Tej nocy łączyły się wiele razy, ale bardzo często Kenta zatykał swoję usta również moją dłonią, nie mogliśmy pozwolić na to by jego jęki wydostały się poza sypialnię.

Zaciskał mocno nogi wokół moich bioder bym nawę nie próbował z niego wyjść, taki pazerny... Powiedziałem mu w prost, że może robić wszystko na co ma tylko ochotę.
Obudziłem chyba jego wszystkie pragnienia jakie ukrywał. Gryzł mnie jak szalony, skakał po mnie trzymając swoją dłoń na mojej szyi... Czułem się tak piekielnie dobrze kiedy jego paznokcie wbijały się w moją skórę.
Patrzyłem na niego leżąc na plecach, moje dłonie były na jego tali, jest taki idealny. Położył swoją dłoń na mój nadgarstek i przysunął moją rękę na swój brzuch. Twardy..
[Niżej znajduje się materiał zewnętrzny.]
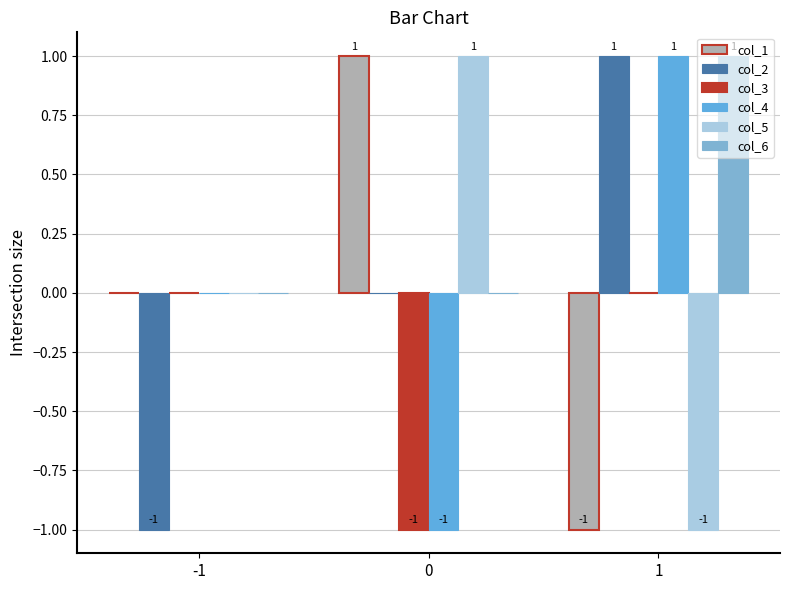

Is it true that col_3 equals 0 at 0?

False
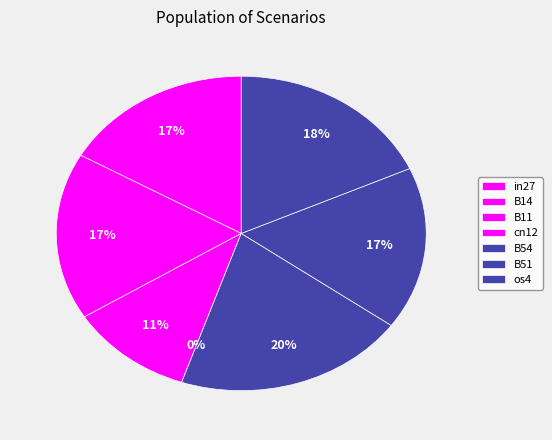

To the nearest percent, what is the difference between the largest and smallest slice percentages?

20%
- taki wielki, że mam wrażenie, że zaraz mnie rozprujesz od środka - powiedział i oblizał swoję usta, zacisnął mocniej dłoń na moim nadgarstku...- kurwa zrobiłeś się jeszcze twardszy?- odchylił się do tyłu tym samym kładąc się na Moich nogach, ale nadal tak, że byłem w nim. Zmieniłem naszą pozycję, odwróciłem go na brzuch i przyśpieszyłem ruchy bioder, uderzałem coraz mocniej w jego punk. Cały drżał, pościel którą zaczął gryźć była już cała w ślinie. Doszedł na pościel, zacisnąłem się mocniej na jego biodrach, doszedłem na jego pośladki już po chwili. Cały drżał... Przejechałem palcem po jego kręgosłupie, puścił uścisk swoich żeby, powoli pomogłem mu usiąść, spojrzał na mnie widocznie zmęczony.
Dostałem " lepa" z otwartej ręki w bark

-  a to za co?- zapytałem, pokazał mi palcem na swoję nogi, trzęsie się cały...- nie tego właśnie chciałeś?- i znów zarobiłem lepa. Odwrócił wzrok cały czerwony. Wziąłem go na ręce, trzeba nas obu umyć. Siedział pod prysznicem nie mając siły stać - bo zaraz będę musiał cię umyć w wannie Jeff'a - zaśmiałem się, a on ugryzł mnie w udo.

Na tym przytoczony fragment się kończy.